---------- The input ----------

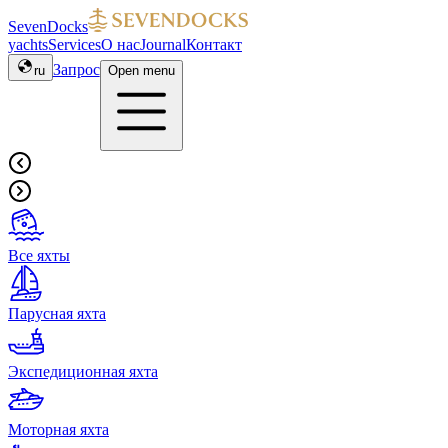
SevenDocks
yachts
Services
О нас
Journal
Контакт
Запрос
ru
Open menu
Все яхты
Парусная яхта
Экспедиционная яхта
Моторная яхта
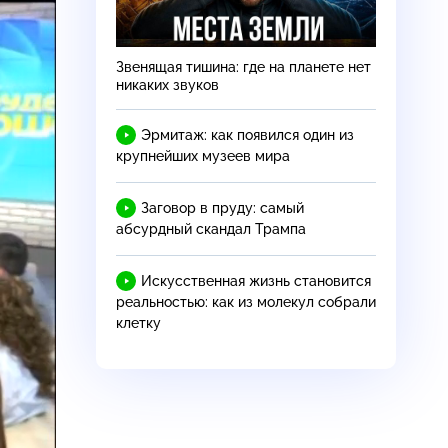
Звенящая тишина: где на планете нет
никаких звуков
Эрмитаж: как появился один из
крупнейших музеев мира
Заговор в пруду: самый
абсурдный скандал Трампа
Искусственная жизнь становится
реальностью: как из молекул собрали
клетку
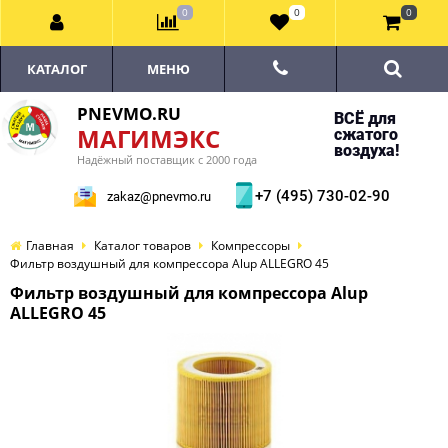
0
0
0
КАТАЛОГ
МЕНЮ
PNEVMO.RU
ВСЁ для
МАГИМЭКС
сжатого
воздуха!
Надёжный поставщик с 2000 года
+7 (495) 730-02-90
zakaz@pnevmo.ru
Главная
Каталог товаров
Компрессоры
Фильтр воздушный для компрессора Alup ALLEGRO 45
Фильтр воздушный для компрессора Alup
ALLEGRO 45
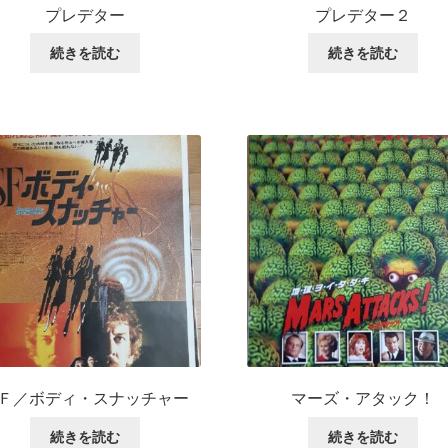
プレデター
プレデター２
続きを読む
続きを読む
Ｆ／ボディ・スナッチャー
マーズ・アタック！
続きを読む
続きを読む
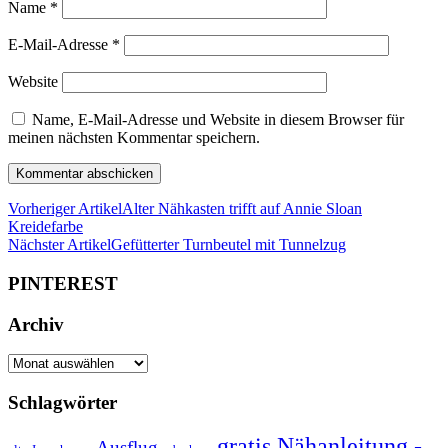
Name
*
E-Mail-Adresse
*
Website
Name, E-Mail-Adresse und Website in diesem Browser für
meinen nächsten Kommentar speichern.
Vorheriger Artikel
Alter Nähkasten trifft auf Annie Sloan
Kreidefarbe
Nächster Artikel
Gefütterter Turnbeutel mit Tunnelzug
PINTEREST
Archiv
Archiv
Schlagwörter
gratis Nähanleitung -
Ausflug -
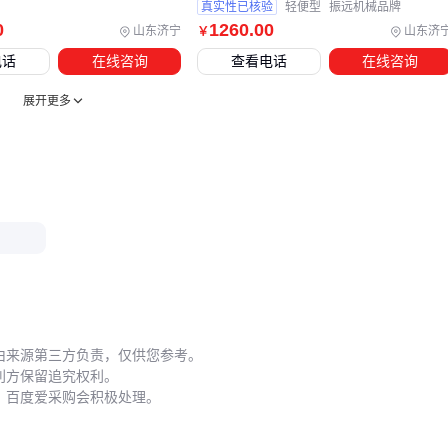
真实性已核验
轻便型
振远机械品牌
散热系统检查：翅片管或
油冷散热器
的通风孔需保持畅
0
1260
.00
山东济宁
山东济
￥
通，连续作业时注意温度报警
电话
在线咨询
查看电话
在线咨询
刀柄装入前务必检查锥面清洁度，微小铁屑都会导致径向跳动
展开更多
超标。建议配备磁性拾取器快速清理主轴锥孔，并用
刀柄测量
仪
定期检测夹持状态。
选择刀柄热胀机时，既要关注加热功率和温度控制精度等核心
参数，也要根据车间环境考虑防锈方案，同时预留刀具预调设
备的预算。小批量柔性生产可优先考虑操作便捷性，而自动化
产线则需要强化配套设备的系统集成能力。
由来源第三方负责，仅供您参考。
利方保留追究权利。
，百度爱采购会积极处理。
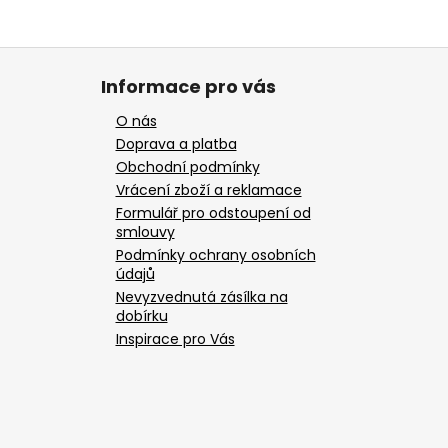
Informace pro vás
O nás
Doprava a platba
Obchodní podmínky
Vrácení zboží a reklamace
Formulář pro odstoupení od
smlouvy
Podmínky ochrany osobních
údajů
Nevyzvednutá zásílka na
dobírku
Inspirace pro Vás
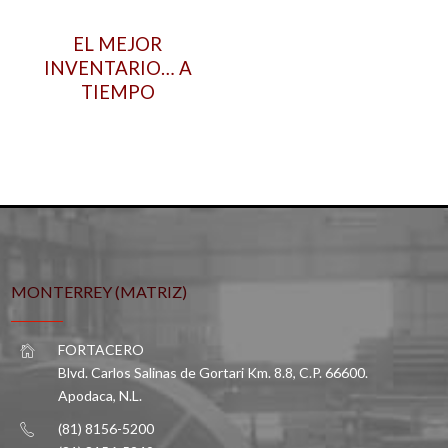
EL MEJOR
INVENTARIO… A
TIEMPO
MONTERREY (MATRIZ)
FORTACERO
Blvd. Carlos Salinas de Gortari Km. 8.8, C.P. 66600.
Apodaca, N.L.
(81) 8156-5200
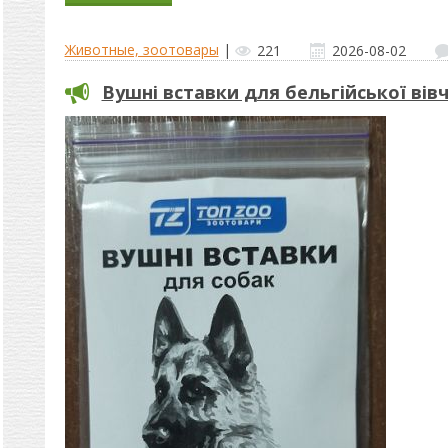
Животные, зоотовары
|
221
2026-08-02
Вушні вставки для бельгійської вів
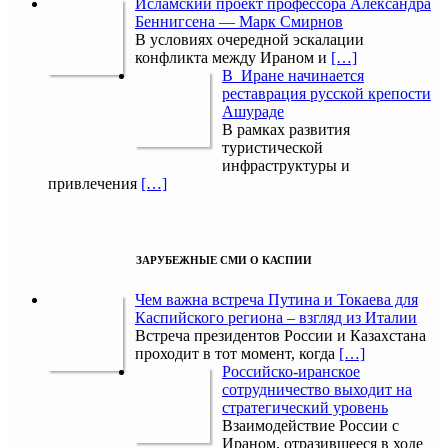
Исламский проект профессора Александра
Беннигсена — Марк Смирнов
В условиях очередной эскалации
конфликта между Ираном и
[…]
В Иране начинается
реставрация русской крепости
Ашураде
В рамках развития
туристической
инфраструктуры и
привлечения
[…]
ЗАРУБЕЖНЫЕ СМИ О КАСПИИ
Чем важна встреча Путина и Токаева для
Каспийского региона – взгляд из Италии
Встреча президентов России и Казахстана
проходит в тот момент, когда
[…]
Российско-иранское
сотрудничество выходит на
стратегический уровень
Взаимодействие России с
Ираном, отразившееся в ходе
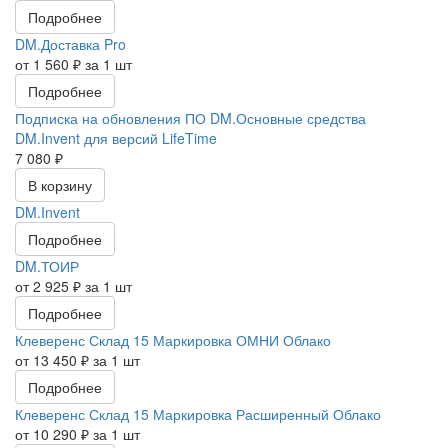
Подробнее
DM.Доставка Pro
от 1 560 ₽ за 1 шт
Подробнее
Подписка на обновления ПО DM.Основные средства
DM.Invent для версий LifeTime
7 080 ₽
В корзину
DM.Invent
Подробнее
DM.ТОИР
от 2 925 ₽ за 1 шт
Подробнее
Клеверенс Склад 15 Маркировка ОМНИ Облако
от 13 450 ₽ за 1 шт
Подробнее
Клеверенс Склад 15 Маркировка Расширенный Облако
от 10 290 ₽ за 1 шт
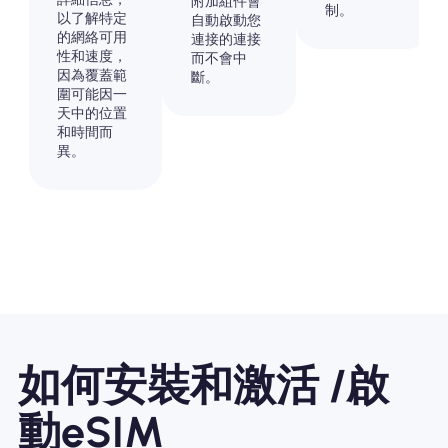
附加組件會
制。
以了解特定
自動啟動您
的網絡可用
連接的連接
性和速度，
而不會中
因為覆蓋範
斷。
圍可能因一
天中的位置
和時間而
異。
如何安裝和激活 /啟
動eSIM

----------

▶ _Task to carry out_
State how many lines in the records contain the string "яхта". Give the number with no words around it.

▶ _Written solution_
3